Start of Block

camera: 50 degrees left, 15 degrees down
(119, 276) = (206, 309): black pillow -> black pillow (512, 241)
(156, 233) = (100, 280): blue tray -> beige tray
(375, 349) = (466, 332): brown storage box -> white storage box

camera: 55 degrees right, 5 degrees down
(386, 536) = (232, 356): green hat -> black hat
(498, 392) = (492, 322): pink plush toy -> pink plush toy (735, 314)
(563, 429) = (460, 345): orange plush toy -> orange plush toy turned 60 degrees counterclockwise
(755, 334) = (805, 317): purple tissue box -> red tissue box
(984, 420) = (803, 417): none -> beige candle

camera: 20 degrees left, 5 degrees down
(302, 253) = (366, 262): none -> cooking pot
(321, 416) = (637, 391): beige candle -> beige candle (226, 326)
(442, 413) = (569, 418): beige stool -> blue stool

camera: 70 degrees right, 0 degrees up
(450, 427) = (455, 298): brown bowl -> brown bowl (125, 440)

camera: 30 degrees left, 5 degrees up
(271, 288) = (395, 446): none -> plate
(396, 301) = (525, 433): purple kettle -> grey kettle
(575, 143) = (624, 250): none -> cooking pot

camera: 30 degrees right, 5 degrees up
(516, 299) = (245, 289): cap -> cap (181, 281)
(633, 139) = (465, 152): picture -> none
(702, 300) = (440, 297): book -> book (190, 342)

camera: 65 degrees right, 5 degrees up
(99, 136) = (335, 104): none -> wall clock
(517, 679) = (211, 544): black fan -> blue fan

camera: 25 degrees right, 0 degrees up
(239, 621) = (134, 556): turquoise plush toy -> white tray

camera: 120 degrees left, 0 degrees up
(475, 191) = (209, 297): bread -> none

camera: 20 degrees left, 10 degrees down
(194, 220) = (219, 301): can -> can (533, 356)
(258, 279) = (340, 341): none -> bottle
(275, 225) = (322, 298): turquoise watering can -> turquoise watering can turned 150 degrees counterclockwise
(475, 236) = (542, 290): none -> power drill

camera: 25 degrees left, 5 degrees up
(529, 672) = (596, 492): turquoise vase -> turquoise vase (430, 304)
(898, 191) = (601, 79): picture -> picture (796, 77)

End of Block

== WORK TO BE COMPLETED ==
State how many lines in the records above contain the word "camera", and give only that number.

== REPLY TO THE EXERCISE ==
11